Saturday, May 1, 2010

May Day

     Another significant Celtic holiday was Beltane. Held on 1 May and heralding the arrival of summer and the planting season, Beltane was celebrated as a day of fiery purification when, the Celts believed, the faeries were especially active. In Roman Britain, Beltane was merged with a Roman festival called Floralia, which also honored the goddess of springtime, Flora. Eventually, the Celtic and Roman holidays were fused into May Day, a celebration that may date back to even older springtime festivals from ancient Egypt and India.

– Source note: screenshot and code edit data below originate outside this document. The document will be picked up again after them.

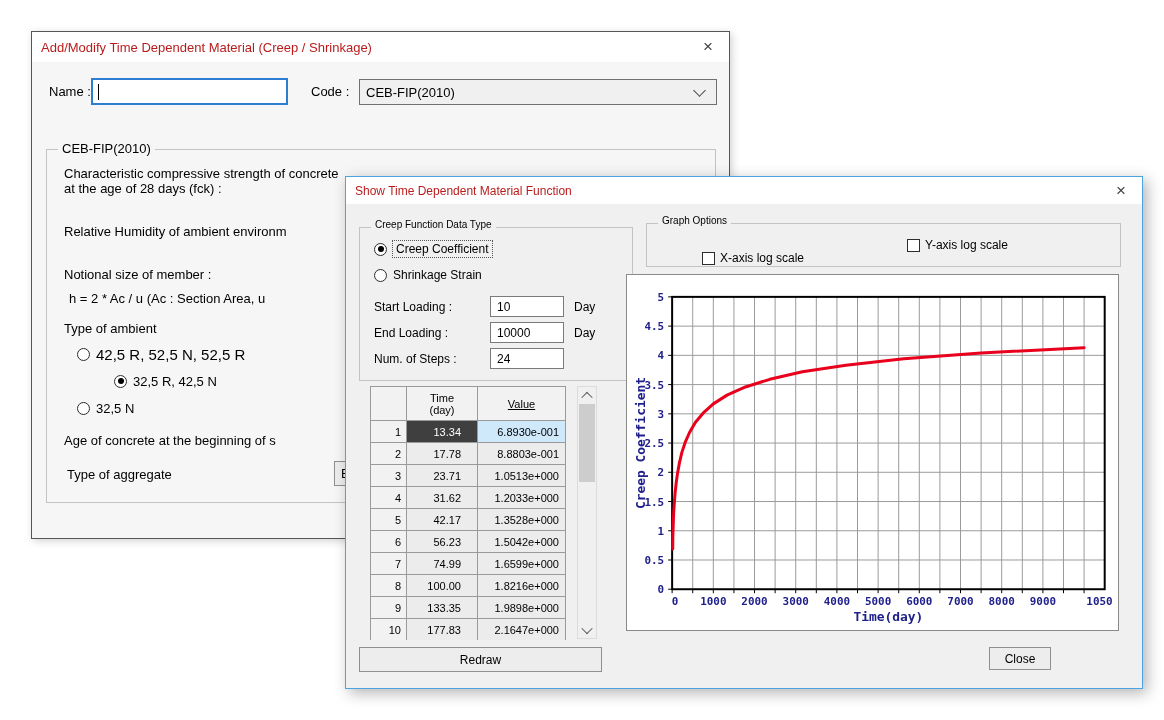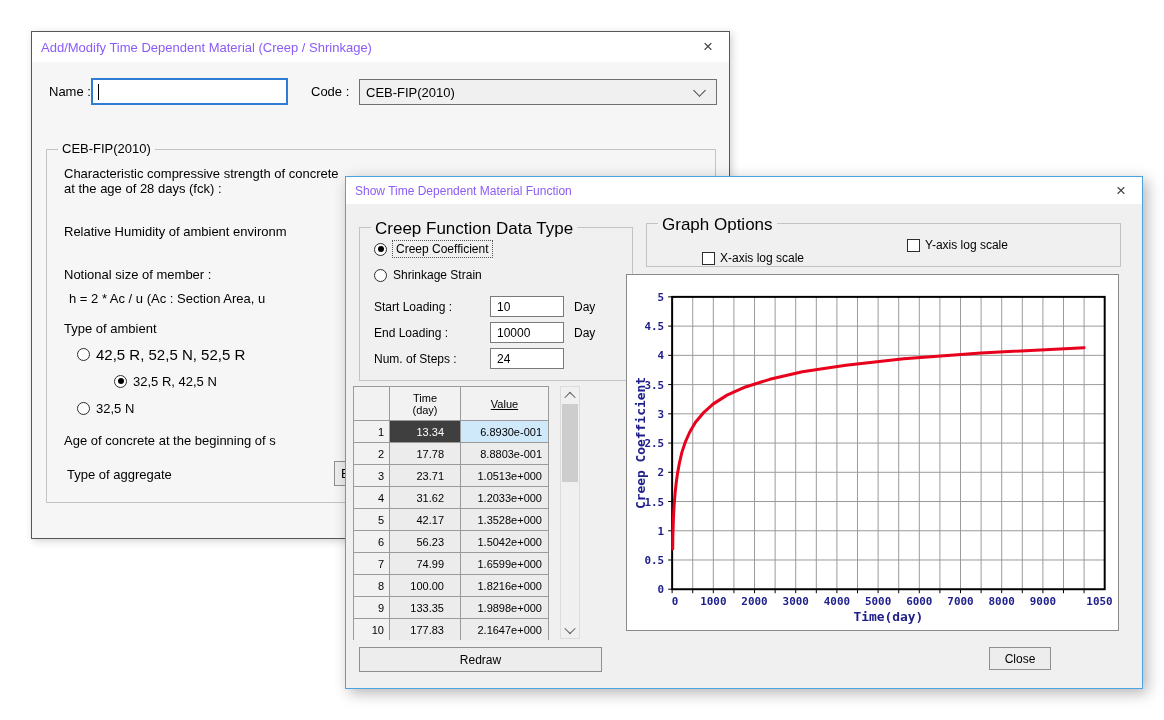--- a/index.html
+++ b/index.html
@@ -8,7 +8,7 @@
   
   .dialog{position:absolute;background:#f4f4f4;}
   .titlebar{position:absolute;left:0;top:0;right:0;background:#fff;display:flex;align-items:center;}
-  .titlebar .ttl{padding-left:9px;font-size:13px;color:#8b5cf6;}
+  .titlebar .ttl{padding-left:9px;font-size:13px;color:#b91c1c;}
   .xbtn{position:absolute;top:0;bottom:0;right:0;width:42px;display:flex;align-items:center;justify-content:center;
         font-size:17px;color:#444;cursor:pointer;}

     The modern image of May Day conjures up a merry vision of vernal innocence – children gaily dancing around a Maypole festooned with bright-colored ribbons and flowers. But originally, Beltane was a fertility festival, and the giant Maypole was an undisguised and unashamed phallic symbol. It was often the occasion for young men and women to turn their thoughts to more than just love. In a pre-Christian world, there were fewer moral constraints about sex, and lovers left the Beltane bonfires to wander off into the woods. Although the holiday was cleaned up into its G-rated version in Christian Europe, the May Day festival was not a tradition that appealed to America’s Puritan Fathers, who must have had long memories of its pagan past. That is why May Day never took hold in America while it continued to be more widely celebrated in Europe.